Staff Predictions No. 13 Penn State vs. Pitt
No. 13 Penn State football (2-0) will take on in-state rival Pitt for the 100th time in program history at 12 p.m. this Saturday at Beaver Stadium.
The Nittany Lions have put up 124 points in just two games so far this season while the Panthers own a 1-1 record. Our staff doesn’t have too much worry that James Franklin’s squad will beat Pitt for the third time in a row in what could be the two teams’ final match up for a long time.

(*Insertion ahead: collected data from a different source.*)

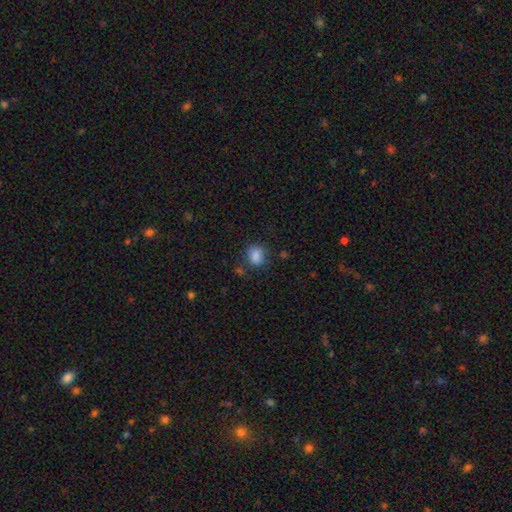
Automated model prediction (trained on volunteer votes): Smooth or featured? Predicted: smooth (p=0.85). How rounded? Predicted: in between (p=0.50). Merging? Predicted: none (p=0.71).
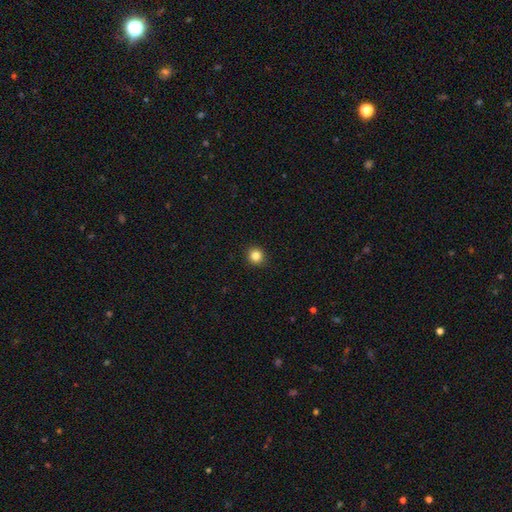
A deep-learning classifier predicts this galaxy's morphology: This is clearly a smooth galaxy (84%). How rounded: clearly round (91%). Merging: clearly none (91%).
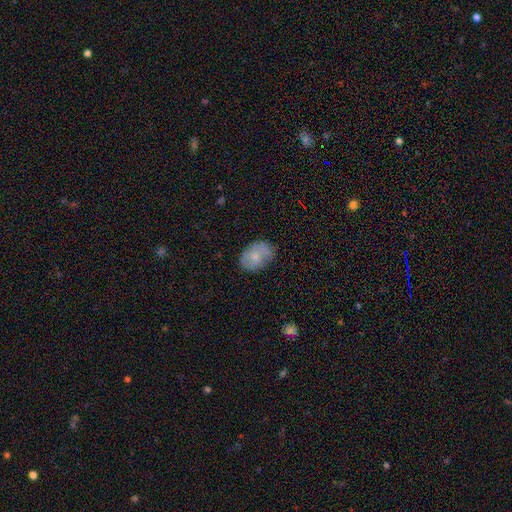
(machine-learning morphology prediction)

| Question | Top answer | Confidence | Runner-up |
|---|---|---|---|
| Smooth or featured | smooth | 73% | featured or disk (20%) |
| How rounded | in between | 79% | round (20%) |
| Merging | none | 73% | minor disturbance (21%) |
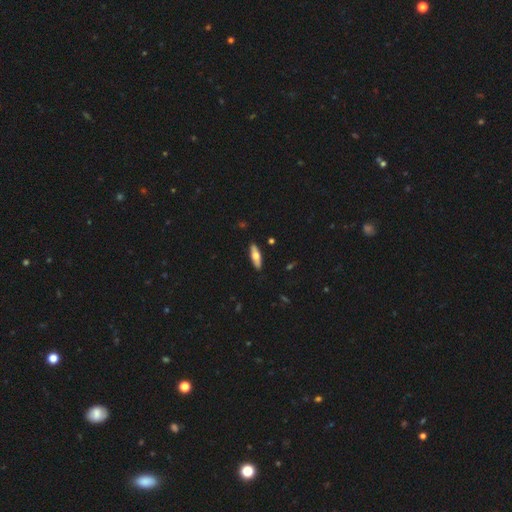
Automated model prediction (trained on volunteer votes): This appears to be a smooth galaxy with no disk features (55%) that is cigar-shaped (52%). Merging: none (89%).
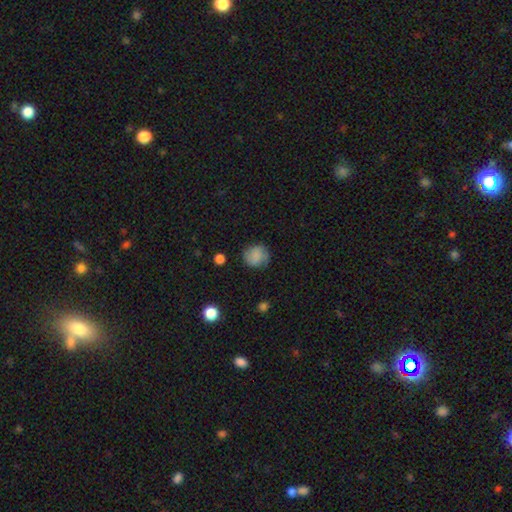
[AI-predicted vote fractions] This is likely a smooth galaxy (75%). How rounded: clearly round (81%). Merging: likely none (70%).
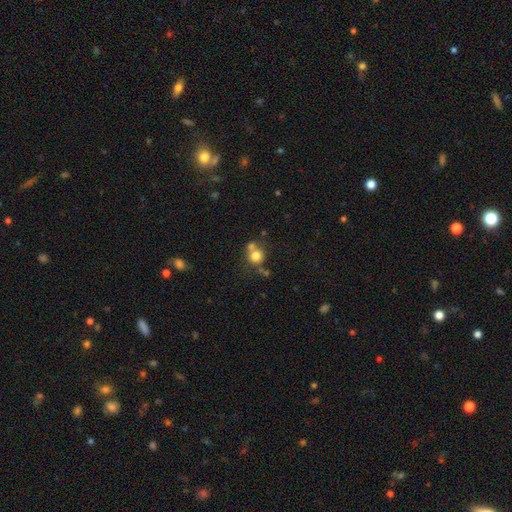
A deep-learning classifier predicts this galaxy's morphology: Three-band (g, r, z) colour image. It shows a smooth galaxy with no disk features (75%) that is round (85%). Merging: none (50%).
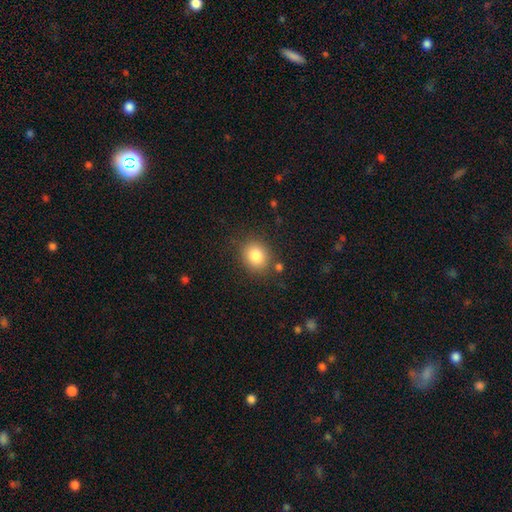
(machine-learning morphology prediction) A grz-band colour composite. It shows a smooth galaxy with no disk features (84%) that is round (70%). Merging: none (82%).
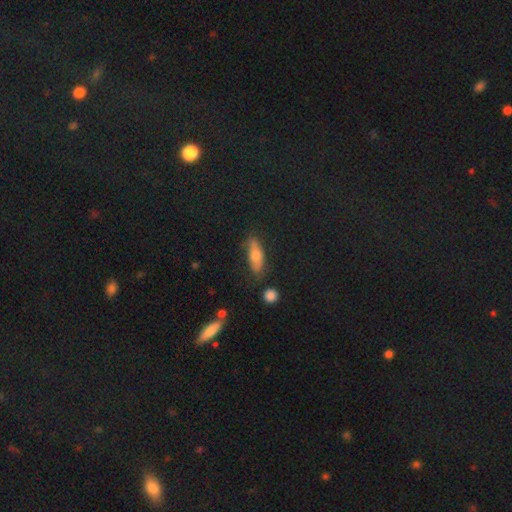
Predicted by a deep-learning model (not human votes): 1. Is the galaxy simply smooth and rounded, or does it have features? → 57% smooth, 26% featured or disk, 17% star or artifact.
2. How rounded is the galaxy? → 56% in between, 38% cigar-shaped, 6% round.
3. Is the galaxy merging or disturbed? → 74% none, 18% minor disturbance, 5% major disturbance, 3% merger.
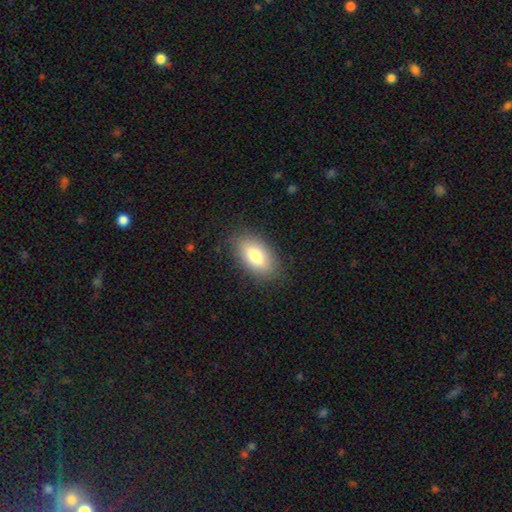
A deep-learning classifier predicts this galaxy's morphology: This appears to be a smooth galaxy with no disk features (77%) that is in between round and cigar-shaped (90%). Merging: none (84%).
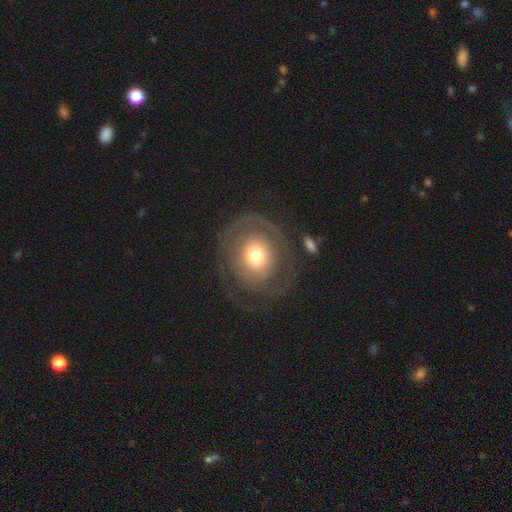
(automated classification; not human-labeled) featured or disk 62%, smooth 31%, star or artifact 7%. Down the decision tree: edge-on disk — no (96%); bar — no (84%); spiral arms — yes (68%); bulge size — moderate (57%); merging — none (65%).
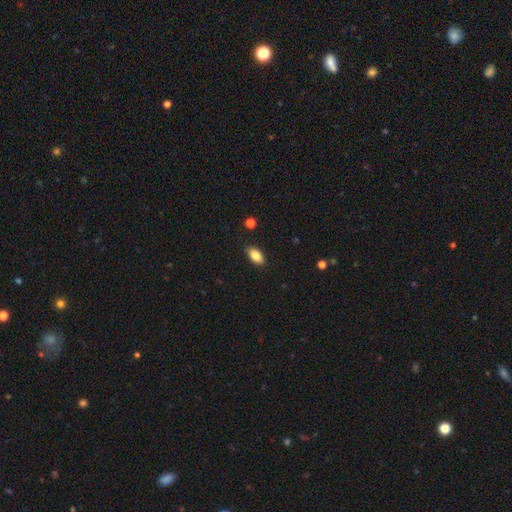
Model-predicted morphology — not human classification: The model was most divided on "smooth or featured": smooth: 83%, featured or disk: 9%, star or artifact: 8%. More confident: how rounded — in between (91%); merging — none (86%).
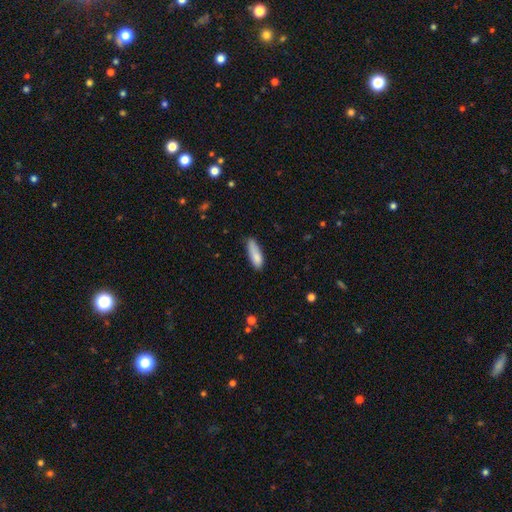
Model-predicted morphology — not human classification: A smooth galaxy with no disk features (83%) that is in between round and cigar-shaped (52%).

Vote fractions:
- Smooth or featured? smooth: 83% / featured or disk: 10% / star or artifact: 7%
- How rounded? in between: 52% / cigar-shaped: 46% / round: 2%
- Merging? none: 62% / minor disturbance: 29% / major disturbance: 6% / merger: 4%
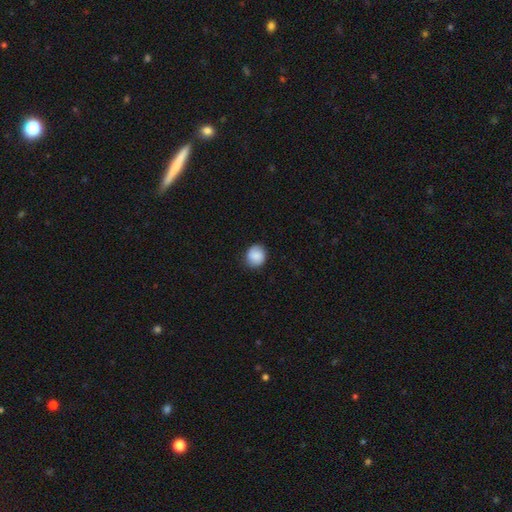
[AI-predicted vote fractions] Smooth or featured: smooth — 86% (star or artifact — 7%)
How rounded: round — 81% (in between — 18%)
Merging: none — 85% (minor disturbance — 12%)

Michael Tauriello (0-0): Penn State 48, Pitt 13
I have a feeling that this game will run similarly to the Buffalo game. Penn State proved to be a second-half team last week, and based on Pitt’s first two games of the season, I wouldn’t be surprised if it happened again.
Pitt has scored 31 points in the first half through two games this season, compared to just three in the second half. They don’t necessarily come out swinging, but it’s clear that they have been more productive in the first half than the second half this season.
Depending on how well the Nittany Lion defense contains the Panthers in the first half should tell fans whether we’re in for a close one or if it’s going to be a breeze. I’ll take the latter.
Matt DiSanto (2-0): Penn State 48, Pitt 20
Even though everybody enjoys some good ol’ fashioned Pitt trash talk, we can’t forget that the Panthers are still a decent team. Pat Narduzzi’s squad will put up a few touchdowns, but I believe Penn State’s defense will generate enough pressure on quarterback Kenny Pickett to keep them from racking up points.
Sean Clifford has been hot lately, and he’s certainly looked more comfortable at the helm of Ricky Rahne’s offense. He should have little trouble using his long ball against Pitt’s shaky defense, which has allowed 20 points per game so far this season. Expect Penn State to head into conference play with a shining 3-0 record.
Rory Pelella (2-0): Penn State 41, Pitt 14
The last matchup between these teams (for now) will be an exciting one, but I don’t think the Panthers will give our beloved Nittany Lions much trouble come Saturday.
James Franklin’s squad is going to be completely fired-up for this game, and I expect them to come out playing with plenty of energy and intensity right from the get-go — proving that yes, we can be a first-half team. Leading the way will be Sean Clifford, launching plenty of deep balls and connecting for several touchdowns.
That said, I think the most important contribution Saturday will be from the crowd. Beaver Stadium is going to rockin’ to close out the end of the Penn State-Pitt series, giving the Nittany Lions a distinct home-field advantage — something Pitt would know nothing about.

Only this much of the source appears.